Com uma produção limitada a 130 unidades, ou seja, mais exclusivo do que o Mercedes-AMG One (275) ou o Aston Martin Valkyrie (150) – outros dois hiperdesportivos que pretendem impor-se na via pública, embora estes não prescindam de motor a combustão -, o primeiro automóvel eléctrico saído de Hethel continua a cumprir o seu programa de desenvolvimento. Além das típicas simulações em computador, agora foi chegada a vez de o Evija fazer a sua estreia dinâmica. E logo fiel à filosofia da marca, que sempre se norteou pela lógica “input = output”.

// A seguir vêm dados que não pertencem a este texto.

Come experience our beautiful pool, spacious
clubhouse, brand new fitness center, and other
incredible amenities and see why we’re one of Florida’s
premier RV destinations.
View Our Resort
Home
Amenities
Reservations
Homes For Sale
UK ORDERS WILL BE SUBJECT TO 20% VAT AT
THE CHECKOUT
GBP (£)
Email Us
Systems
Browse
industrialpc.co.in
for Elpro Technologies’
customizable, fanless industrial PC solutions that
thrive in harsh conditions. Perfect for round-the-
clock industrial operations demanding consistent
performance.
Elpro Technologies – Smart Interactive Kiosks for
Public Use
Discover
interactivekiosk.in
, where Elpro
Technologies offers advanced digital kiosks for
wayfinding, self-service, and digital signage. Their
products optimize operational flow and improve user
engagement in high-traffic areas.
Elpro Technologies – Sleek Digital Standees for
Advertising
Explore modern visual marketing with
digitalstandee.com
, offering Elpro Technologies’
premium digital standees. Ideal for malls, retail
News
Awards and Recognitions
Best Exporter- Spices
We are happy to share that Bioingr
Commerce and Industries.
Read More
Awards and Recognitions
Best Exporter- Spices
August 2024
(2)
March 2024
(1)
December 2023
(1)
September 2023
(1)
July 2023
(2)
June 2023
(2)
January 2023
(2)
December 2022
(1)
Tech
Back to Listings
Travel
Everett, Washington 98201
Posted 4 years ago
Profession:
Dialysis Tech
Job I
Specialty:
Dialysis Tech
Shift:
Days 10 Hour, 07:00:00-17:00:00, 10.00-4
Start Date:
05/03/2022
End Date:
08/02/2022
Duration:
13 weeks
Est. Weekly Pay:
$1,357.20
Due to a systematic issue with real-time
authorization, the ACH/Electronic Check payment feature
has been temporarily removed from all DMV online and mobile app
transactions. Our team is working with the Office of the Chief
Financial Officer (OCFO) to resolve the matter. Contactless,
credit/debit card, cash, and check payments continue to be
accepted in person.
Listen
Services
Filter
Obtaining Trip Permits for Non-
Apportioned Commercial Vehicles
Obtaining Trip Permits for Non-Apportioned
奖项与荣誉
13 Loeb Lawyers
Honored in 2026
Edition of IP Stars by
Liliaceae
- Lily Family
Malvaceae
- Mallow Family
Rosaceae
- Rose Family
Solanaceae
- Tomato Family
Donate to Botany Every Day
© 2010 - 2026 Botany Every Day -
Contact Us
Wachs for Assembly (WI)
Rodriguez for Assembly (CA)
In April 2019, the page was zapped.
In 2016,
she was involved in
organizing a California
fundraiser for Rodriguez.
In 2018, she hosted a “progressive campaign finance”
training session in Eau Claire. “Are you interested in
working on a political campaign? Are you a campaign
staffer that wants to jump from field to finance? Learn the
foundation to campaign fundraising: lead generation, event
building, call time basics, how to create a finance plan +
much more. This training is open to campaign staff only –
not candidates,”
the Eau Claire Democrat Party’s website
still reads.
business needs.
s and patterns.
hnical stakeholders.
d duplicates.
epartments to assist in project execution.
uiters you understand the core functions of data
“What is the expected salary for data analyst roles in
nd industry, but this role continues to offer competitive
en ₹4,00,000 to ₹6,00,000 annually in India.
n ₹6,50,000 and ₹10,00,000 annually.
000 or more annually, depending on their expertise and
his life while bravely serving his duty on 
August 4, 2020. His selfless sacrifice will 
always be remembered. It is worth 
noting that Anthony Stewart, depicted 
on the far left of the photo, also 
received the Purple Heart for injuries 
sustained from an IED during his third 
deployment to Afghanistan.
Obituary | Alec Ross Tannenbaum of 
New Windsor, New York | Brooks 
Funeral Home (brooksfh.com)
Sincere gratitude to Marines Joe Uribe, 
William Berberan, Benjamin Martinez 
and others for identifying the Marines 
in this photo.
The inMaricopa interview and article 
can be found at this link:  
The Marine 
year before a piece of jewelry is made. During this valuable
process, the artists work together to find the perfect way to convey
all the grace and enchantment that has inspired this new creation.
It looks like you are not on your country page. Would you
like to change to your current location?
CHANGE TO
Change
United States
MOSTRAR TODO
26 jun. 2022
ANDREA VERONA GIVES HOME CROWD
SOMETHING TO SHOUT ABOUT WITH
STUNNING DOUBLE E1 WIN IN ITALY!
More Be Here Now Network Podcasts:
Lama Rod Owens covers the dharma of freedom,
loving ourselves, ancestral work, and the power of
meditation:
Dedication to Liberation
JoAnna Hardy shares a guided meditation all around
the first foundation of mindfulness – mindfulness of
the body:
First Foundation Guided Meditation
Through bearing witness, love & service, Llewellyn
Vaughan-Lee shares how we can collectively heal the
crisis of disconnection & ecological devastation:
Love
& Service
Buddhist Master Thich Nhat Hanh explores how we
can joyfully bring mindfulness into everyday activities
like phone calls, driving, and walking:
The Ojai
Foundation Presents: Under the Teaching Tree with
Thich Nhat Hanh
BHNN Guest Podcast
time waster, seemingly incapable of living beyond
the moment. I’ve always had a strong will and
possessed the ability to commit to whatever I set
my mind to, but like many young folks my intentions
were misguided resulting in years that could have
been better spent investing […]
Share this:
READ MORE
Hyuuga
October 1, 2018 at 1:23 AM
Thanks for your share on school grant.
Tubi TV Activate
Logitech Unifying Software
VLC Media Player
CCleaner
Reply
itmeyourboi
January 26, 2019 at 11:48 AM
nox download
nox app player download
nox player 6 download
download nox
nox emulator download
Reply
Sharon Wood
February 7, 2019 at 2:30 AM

2000 cv na estrada. Lotus Evija é uma bestialidade

Três protótipos enfrentaram as primeiras sessões de teste, em Itália e no Reino Unido. Segundo a marca, a unidade 2 é que se encontra num estádio mais avançado do programa de desenvolvimento. A Lotus divulgou um vídeo onde a mostra em pista, mas sem qualquer auxílio electrónico: é o Evija no seu estado mais selvagem.

Gavan Kershaw

Gavan Kershaw

De acordo com o responsável pelo desenvolvimento do Evija, Gavan Kershaw, a marca está a afinar o chassi e a testar a agilidade do superdesportivo sem interferências. “O carro está num estado completamente puro, sem controlo de estabilidade ou vectorização do binário”, explica Kershaw, acrescentando que tal permite ao fabricante retirar benefícios mecânicos desta opção. Desde a distribuição da potência à estabilidade do veículo e à aderência dos pneus, o programa de desenvolvimento do Evija visa conferir-lhe o feeling de condução característico da Lotus, passando para um modelo a bateria o mesmo tipo de resposta que se encontra num Evora ou num Exige.

Com um peso de 1680 kg, o Evija monta ao centro uma bateria (de capacidade não especificada) que lhe deverá permitir homologar 400 km de autonomia. Será capaz de superar os 320 km/h, depois da barreira dos 100 km/h ficar para trás antes de o cronómetro marcar 3 segundos.